┌────────
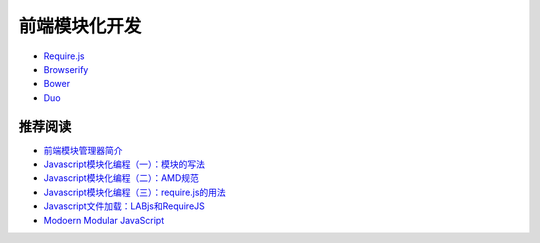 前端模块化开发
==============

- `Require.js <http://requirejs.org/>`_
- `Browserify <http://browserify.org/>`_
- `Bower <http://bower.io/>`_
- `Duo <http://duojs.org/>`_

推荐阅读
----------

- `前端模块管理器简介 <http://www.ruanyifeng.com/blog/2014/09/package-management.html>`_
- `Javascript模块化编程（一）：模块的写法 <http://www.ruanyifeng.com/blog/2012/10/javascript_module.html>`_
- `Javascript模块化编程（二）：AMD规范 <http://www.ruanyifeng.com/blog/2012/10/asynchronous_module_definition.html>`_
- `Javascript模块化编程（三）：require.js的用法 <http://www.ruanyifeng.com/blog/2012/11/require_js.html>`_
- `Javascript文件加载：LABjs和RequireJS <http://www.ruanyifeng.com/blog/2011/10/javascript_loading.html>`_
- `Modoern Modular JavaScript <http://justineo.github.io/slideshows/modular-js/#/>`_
└────────
= WORK TO BE COMPLETED =
Images are to be omitted; everything else in the records is to be transcribed exactly.

= RESPONSE TO THE EXERCISE =
 前端模块化开发
==============

- `Require.js <http://requirejs.org/>`_
- `Browserify <http://browserify.org/>`_
- `Bower <http://bower.io/>`_
- `Duo <http://duojs.org/>`_

推荐阅读
----------

- `前端模块管理器简介 <http://www.ruanyifeng.com/blog/2014/09/package-management.html>`_
- `Javascript模块化编程（一）：模块的写法 <http://www.ruanyifeng.com/blog/2012/10/javascript_module.html>`_
- `Javascript模块化编程（二）：AMD规范 <http://www.ruanyifeng.com/blog/2012/10/asynchronous_module_definition.html>`_
- `Javascript模块化编程（三）：require.js的用法 <http://www.ruanyifeng.com/blog/2012/11/require_js.html>`_
- `Javascript文件加载：LABjs和RequireJS <http://www.ruanyifeng.com/blog/2011/10/javascript_loading.html>`_
- `Modoern Modular JavaScript <http://justineo.github.io/slideshows/modular-js/#/>`_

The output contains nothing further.